# British Air Plane Clips Building



## The Davy Crockett (Dec 23, 2013)

From BBC News:



> A plane carrying more than 200 people has struck an office building while preparing to take off from the South African city of Johannesburg.
> 
> The British Airways flight to London was taxiing at OR Tambo International Airport when its right wing hit the building, injuring four people inside.
> 
> ...



:blush: OOPS! h34r:

:help: I hope Santa does a better job of finding his way! :help:

:giggle:


----------



## PRR 60 (Dec 23, 2013)

Yikes!

A lively discussion about this incident is going on at Airliners.net.


----------



## brent wuellner (Dec 23, 2013)

yes, take it on airlines. net is this an aviation forum or an Amtrak forum?


----------



## the_traveler (Dec 23, 2013)

AU has many sub-forums also. This was posted to one of those.


----------



## Trogdor (Dec 25, 2013)

brent wuellner said:


> yes, take it on airlines. net is this an aviation forum or an Amtrak forum?
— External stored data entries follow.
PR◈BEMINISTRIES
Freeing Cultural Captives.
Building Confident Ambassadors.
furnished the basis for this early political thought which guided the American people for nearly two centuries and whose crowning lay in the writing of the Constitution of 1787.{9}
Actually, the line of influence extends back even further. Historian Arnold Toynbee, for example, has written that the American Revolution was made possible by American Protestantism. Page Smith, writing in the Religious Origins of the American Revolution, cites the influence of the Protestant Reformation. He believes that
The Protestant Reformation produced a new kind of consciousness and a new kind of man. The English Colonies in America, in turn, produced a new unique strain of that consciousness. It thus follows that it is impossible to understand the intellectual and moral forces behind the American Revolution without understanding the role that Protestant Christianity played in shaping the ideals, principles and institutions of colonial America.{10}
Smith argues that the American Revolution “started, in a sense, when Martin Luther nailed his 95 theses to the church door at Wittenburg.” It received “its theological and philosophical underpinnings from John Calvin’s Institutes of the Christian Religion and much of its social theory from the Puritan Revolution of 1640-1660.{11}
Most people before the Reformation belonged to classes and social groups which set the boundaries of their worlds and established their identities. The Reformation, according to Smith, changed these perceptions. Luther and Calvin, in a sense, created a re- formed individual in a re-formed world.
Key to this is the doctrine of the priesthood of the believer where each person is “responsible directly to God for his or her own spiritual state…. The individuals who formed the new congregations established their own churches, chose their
Well, given that the name of this particular board is "Non-Rail Transportation," what exactly were you expecting to find?


----------



## Ryan (Dec 25, 2013)

brent wuellner said:


> yes, take it on airlines. net is this an aviation forum or an Amtrak forum?


6 posts, and you're telling us what to do.
Awesome.

Like you were told yesterday, we discuss more than Amtrak here. If you're not interested, don't click on the thread.


----------



## jis (Dec 25, 2013)

Also, we do have several very good moderators. We do not need an additional clueless one.


----------



## Devil's Advocate (Dec 25, 2013)

PRR 60 said:


> Yikes!
> 
> A lively discussion about this incident is going on at Airliners.net.
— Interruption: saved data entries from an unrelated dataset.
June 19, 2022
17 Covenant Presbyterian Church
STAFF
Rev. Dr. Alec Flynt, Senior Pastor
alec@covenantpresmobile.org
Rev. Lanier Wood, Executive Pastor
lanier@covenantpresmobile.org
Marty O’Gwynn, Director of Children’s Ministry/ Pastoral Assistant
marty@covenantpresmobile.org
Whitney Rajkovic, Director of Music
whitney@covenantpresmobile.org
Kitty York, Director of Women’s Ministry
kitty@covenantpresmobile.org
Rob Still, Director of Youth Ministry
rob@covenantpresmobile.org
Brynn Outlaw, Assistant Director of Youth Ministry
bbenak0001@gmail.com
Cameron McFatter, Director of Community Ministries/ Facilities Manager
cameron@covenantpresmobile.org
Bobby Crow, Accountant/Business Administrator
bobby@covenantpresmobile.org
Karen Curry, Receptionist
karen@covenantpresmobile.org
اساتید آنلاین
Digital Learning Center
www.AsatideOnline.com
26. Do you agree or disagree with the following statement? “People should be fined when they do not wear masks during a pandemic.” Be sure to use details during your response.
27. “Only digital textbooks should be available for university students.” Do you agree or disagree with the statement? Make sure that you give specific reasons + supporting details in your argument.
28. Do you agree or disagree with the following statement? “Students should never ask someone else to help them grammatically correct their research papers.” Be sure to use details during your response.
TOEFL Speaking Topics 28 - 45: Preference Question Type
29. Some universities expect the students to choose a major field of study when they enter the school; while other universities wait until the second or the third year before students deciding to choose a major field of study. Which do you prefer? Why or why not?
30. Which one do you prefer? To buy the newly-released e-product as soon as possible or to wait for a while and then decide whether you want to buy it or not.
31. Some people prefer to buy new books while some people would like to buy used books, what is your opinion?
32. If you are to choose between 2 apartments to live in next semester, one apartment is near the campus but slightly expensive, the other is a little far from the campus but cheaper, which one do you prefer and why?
 Link doesn't seem to be working for me?



brent wuellner said:


> yes, take it on airlines. net is this an aviation forum or an Amtrak forum?
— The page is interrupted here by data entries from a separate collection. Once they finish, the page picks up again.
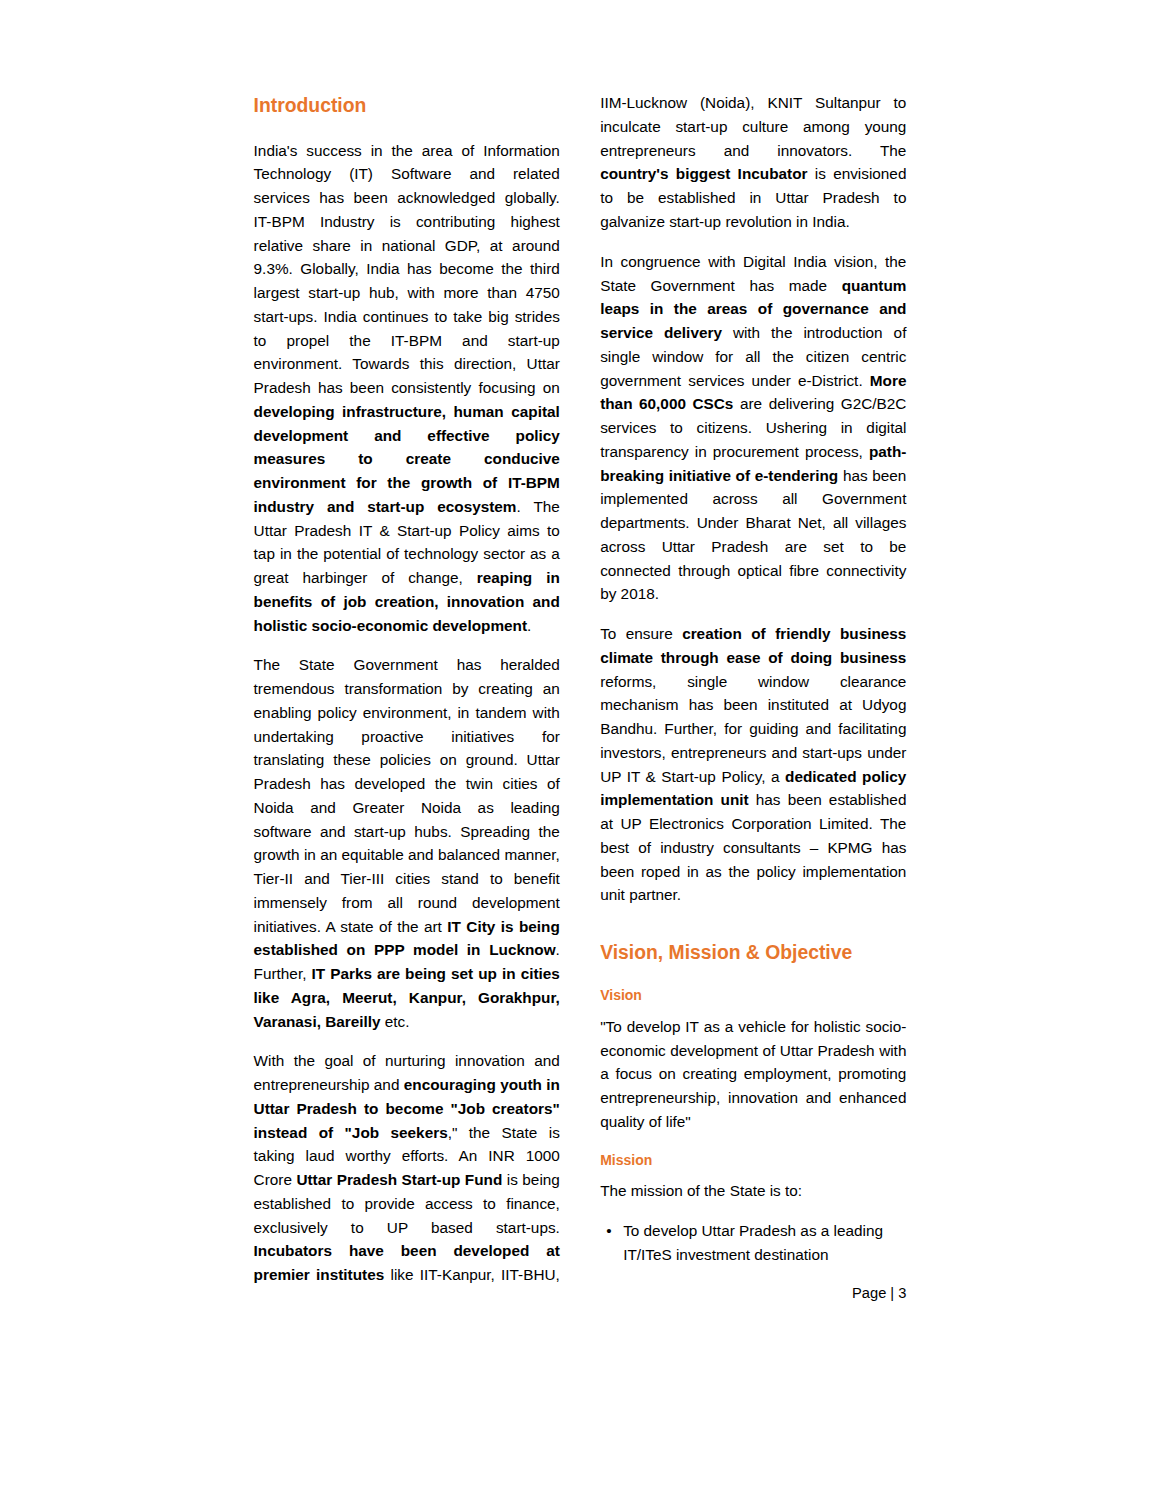Introduction
India's success in the area of Information Technology (IT) Software and related services has been acknowledged globally. IT-BPM Industry is contributing highest relative share in national GDP, at around 9.3%. Globally, India has become the third largest start-up hub, with more than 4750 start-ups. India continues to take big strides to propel the IT-BPM and start-up environment. Towards this direction, Uttar Pradesh has been consistently focusing on developing infrastructure, human capital development and effective policy measures to create conducive environment for the growth of IT-BPM industry and start-up ecosystem. The Uttar Pradesh IT & Start-up Policy aims to tap in the potential of technology sector as a great harbinger of change, reaping in benefits of job creation, innovation and holistic socio-economic development.
The State Government has heralded tremendous transformation by creating an enabling policy environment, in tandem with undertaking proactive initiatives for translating these policies on ground. Uttar Pradesh has developed the twin cities of Noida and Greater Noida as leading software and start-up hubs. Spreading the growth in an equitable and balanced manner, Tier-II and Tier-III cities stand to benefit immensely from all round development initiatives. A state of the art IT City is being established on PPP model in Lucknow. Further, IT Parks are being set up in cities like Agra, Meerut, Kanpur, Gorakhpur, Varanasi, Bareilly etc.
With the goal of nurturing innovation and entrepreneurship and encouraging youth in Uttar Pradesh to become "Job creators" instead of "Job seekers," the State is taking laud worthy efforts. An INR 1000 Crore Uttar Pradesh Start-up Fund is being established to provide access to finance, exclusively to UP based start-ups. Incubators have been developed at premier institutes like IIT-Kanpur, IIT-BHU, IIM-Lucknow (Noida), KNIT Sultanpur to inculcate start-up culture among young entrepreneurs and innovators. The country's biggest Incubator is envisioned to be established in Uttar Pradesh to galvanize start-up revolution in India.
In congruence with Digital India vision, the State Government has made quantum leaps in the areas of governance and service delivery with the introduction of single window for all the citizen centric government services under e-District. More than 60,000 CSCs are delivering G2C/B2C services to citizens. Ushering in digital transparency in procurement process, path-breaking initiative of e-tendering has been implemented across all Government departments. Under Bharat Net, all villages across Uttar Pradesh are set to be connected through optical fibre connectivity by 2018.
To ensure creation of friendly business climate through ease of doing business reforms, single window clearance mechanism has been instituted at Udyog Bandhu. Further, for guiding and facilitating investors, entrepreneurs and start-ups under UP IT & Start-up Policy, a dedicated policy implementation unit has been established at UP Electronics Corporation Limited. The best of industry consultants – KPMG has been roped in as the policy implementation unit partner.
Vision, Mission & Objective
Vision
"To develop IT as a vehicle for holistic socio-economic development of Uttar Pradesh with a focus on creating employment, promoting entrepreneurship, innovation and enhanced quality of life"
Mission
The mission of the State is to:
To develop Uttar Pradesh as a leading IT/ITeS investment destination
Page | 3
I can see how you were confused following a thread entitled *British Air Plane Clips Building*. Oh, wait...


----------



## Braniff747SP (Dec 26, 2013)

Devil's Advocate said:


> PRR 60 said:
> 
> 
> > Yikes!
> ...


Try this: www.airliners.net/aviation-forums/general_aviation/read.main/5953836/

Basically, it looks like the guy took the wrong turn. Interesting to note that this particular 744, G-BNLL, was involved in another accident a few years back when she clipped a SriLankan Airbus.


----------



## jis (Dec 26, 2013)

I wonder what the rules will be for the 777Xs to fold their wings. Allegedly they will be able to operate out of airports that can handle 777s, and will not require additional clearance as required by A380s.


----------



## the_traveler (Dec 26, 2013)

jis said:


> the 777Xs to fold theIr wings.


So the "X" means foldable wings. I always wondered what it stood for!  (I know what it means.)


----------



## Bob Dylan (Dec 26, 2013)

jis said:


> Also, we do have several very good moderators. We do not need an additional clueless one.


Because We already have a Couple of those!  :lol: (Just kidding!)


----------



## PRR 60 (Dec 26, 2013)

Devil's Advocate said:


> PRR 60 said:
> 
> 
> > Yikes!
> ...


Fixed the link in my original post. Thanks for the heads-up.


----------